Hi guys, it’s been some days.
I’ll confess I actually forgot about the SP for some days, and a few days ago I realized I hadn’t logged on in a while. I was kind of shocked, my shock suprised me. Does that mean I actually forgot about suicide for a few days? I did actually. No random thoughts, no dark voices, it had actually been a few peaceful weeks. But does it actually mean I forgot about it? I don’t think so, but it does show me that I can distract myself and have peace, and that makes me hopeful. I think I’m doing okay. I’m back here because, oh well, you guys understand.
There was one night, I got really drunk with some friends and when I got home I kind of had a panic attack, just sitting on the floor, crying, swearing to myself that if I didn’t get help this summer I would finally try to kill myself. I was better in the morning and luckily a friend, maybe my only real friend these days, had stayed over with me and I’m grateful for the company, and for his angry ass telling me to go to sleep 😛
I admit I do like drinking but it had been a while since it had that negative effect on me, which brings up a dilemma: was I actually already feeling that way and the alcohol just made it easier for me to realize what I was really feeling, or did the alcohol just trick me somehow? Anyway, drink responsibly blabla, I fucking love it. So maybe we SP’s some big day in the future will meet up and get really fucked up, maybe it’ll save us. Ah well, I like to imagine that scenario.
Don’t worry, I’m really okay.
I can’t really channel my emotions into words right now, but that’s okay. Always been that way. These thoughts make sense in my head but I can’t write to explain it. I’m happy to see you guys are alive and anyway, just wanted to say hi and good night.

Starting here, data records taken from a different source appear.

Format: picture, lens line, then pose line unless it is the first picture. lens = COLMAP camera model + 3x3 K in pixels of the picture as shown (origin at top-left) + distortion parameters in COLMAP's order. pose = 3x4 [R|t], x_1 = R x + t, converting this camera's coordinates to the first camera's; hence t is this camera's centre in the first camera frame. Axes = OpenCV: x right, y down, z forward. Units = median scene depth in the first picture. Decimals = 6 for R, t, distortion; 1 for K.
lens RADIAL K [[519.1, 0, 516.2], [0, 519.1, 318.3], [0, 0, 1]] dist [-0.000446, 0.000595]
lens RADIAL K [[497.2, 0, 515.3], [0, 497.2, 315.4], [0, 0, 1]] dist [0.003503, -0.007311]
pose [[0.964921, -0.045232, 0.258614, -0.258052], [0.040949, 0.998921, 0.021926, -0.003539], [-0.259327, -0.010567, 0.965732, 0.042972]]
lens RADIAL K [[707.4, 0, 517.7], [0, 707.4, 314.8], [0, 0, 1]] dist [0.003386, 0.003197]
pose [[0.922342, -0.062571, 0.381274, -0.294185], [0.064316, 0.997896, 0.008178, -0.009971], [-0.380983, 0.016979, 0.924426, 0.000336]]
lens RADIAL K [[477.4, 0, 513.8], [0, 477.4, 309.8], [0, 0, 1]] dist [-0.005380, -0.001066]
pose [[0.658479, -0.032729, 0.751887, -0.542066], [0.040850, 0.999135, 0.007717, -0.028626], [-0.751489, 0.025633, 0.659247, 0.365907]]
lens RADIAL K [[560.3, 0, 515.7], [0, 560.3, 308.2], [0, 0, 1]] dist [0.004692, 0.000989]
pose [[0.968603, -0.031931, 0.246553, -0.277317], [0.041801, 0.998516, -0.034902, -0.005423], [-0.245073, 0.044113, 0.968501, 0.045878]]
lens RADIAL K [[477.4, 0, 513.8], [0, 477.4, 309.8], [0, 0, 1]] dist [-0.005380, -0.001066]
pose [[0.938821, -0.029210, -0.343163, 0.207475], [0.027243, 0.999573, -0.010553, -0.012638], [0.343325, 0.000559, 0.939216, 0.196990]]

I’m starting a different degree in september, I finally decided that biomedicine isn’t for me and grew a pair and told everyone I wasn’t going to go through with it and was changing the direction of my studies. I really think I made a life saving decision, because it was just draining the only internal energy I had left. I can’t waste my time with things that don’t make me enjoy everyday life. I’m young, but I desperately NEED to start learning to enjoy every fucking day. I want to study to learn.